И вдруг… всё сразу переменилось. У папы − инфаркт. Два месяца он лежит в постели, не кричит на меня, не бьёт, говорит тихо, медленно. Из него будто выкачали воздух. Это непонятно, это страшно. И приснился мне сон: я вхожу в папину спальню и вдруг понимаю, что он умер. Он умер, а я ничего не чувствую. Как же так?!  Папа умер, а я совсем ничего не чувствую! И тут я осознаю, что не помню его голоса. Не помню, какой он у него! Папа умер, и теперь я никогда (никогда!) не узнаю, какой у моего папы голос… 

Это производит на меня такое впечатление, что я просыпаюсь в рыданиях. Папа выздоровел, но потом ещё долго я всегда проверял, когда он спал: дышит он или не дышит, поднимается одеяло или не поднимается…  Смерть – это, может быть, самый важный параметр на нашем пути. Им измеряется всё.


Учитель

Я учился у Товстоногова, или Гоги, как его называли за глаза. Ну, как вам объяснить, как дать почувствовать – каким он был? В ленинградском театральном мире в те годы он воспринимался чуть ли не как какой-то театральный Сталин. Сталина помните? Был у нас такой «вождь и отец» всех народов. Его боялись до смерти, трепетали, но и любили безмерно.

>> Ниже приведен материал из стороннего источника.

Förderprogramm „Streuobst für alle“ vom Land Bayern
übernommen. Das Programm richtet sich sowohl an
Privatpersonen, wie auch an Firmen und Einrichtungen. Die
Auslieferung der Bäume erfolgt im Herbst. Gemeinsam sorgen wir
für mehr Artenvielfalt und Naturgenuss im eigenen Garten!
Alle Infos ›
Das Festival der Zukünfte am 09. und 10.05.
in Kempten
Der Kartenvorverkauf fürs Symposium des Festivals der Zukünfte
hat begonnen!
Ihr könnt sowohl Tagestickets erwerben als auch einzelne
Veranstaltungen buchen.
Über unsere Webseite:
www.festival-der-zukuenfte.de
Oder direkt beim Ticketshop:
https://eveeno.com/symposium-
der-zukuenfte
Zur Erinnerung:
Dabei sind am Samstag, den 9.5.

Любили зачастую больше, чем жену, чем ребёнка, чем мать. И даже больше, чем Родину. Потому что он и был в одном лице и Родина, и мать, и всё остальное. 

Георгия Александровича Товстоногова, как и Сталина, тоже страшились, но одновременно обожали, восхищались им как гениальным режиссёром, поражались его мощи, преклонялись перед ним. Театральные люди Ленинграда, и не только БДТ, которым он руководил,  знали, что их судьба в большой степени зависит от него. Они нуждались в его внимании, ждали его улыбки, его одобрения, на что Гога был чрезвычайно сдержан. С ним было очень непросто, но я не помню, чтобы он когда-нибудь срывался, повышал голос. Нет, никогда. 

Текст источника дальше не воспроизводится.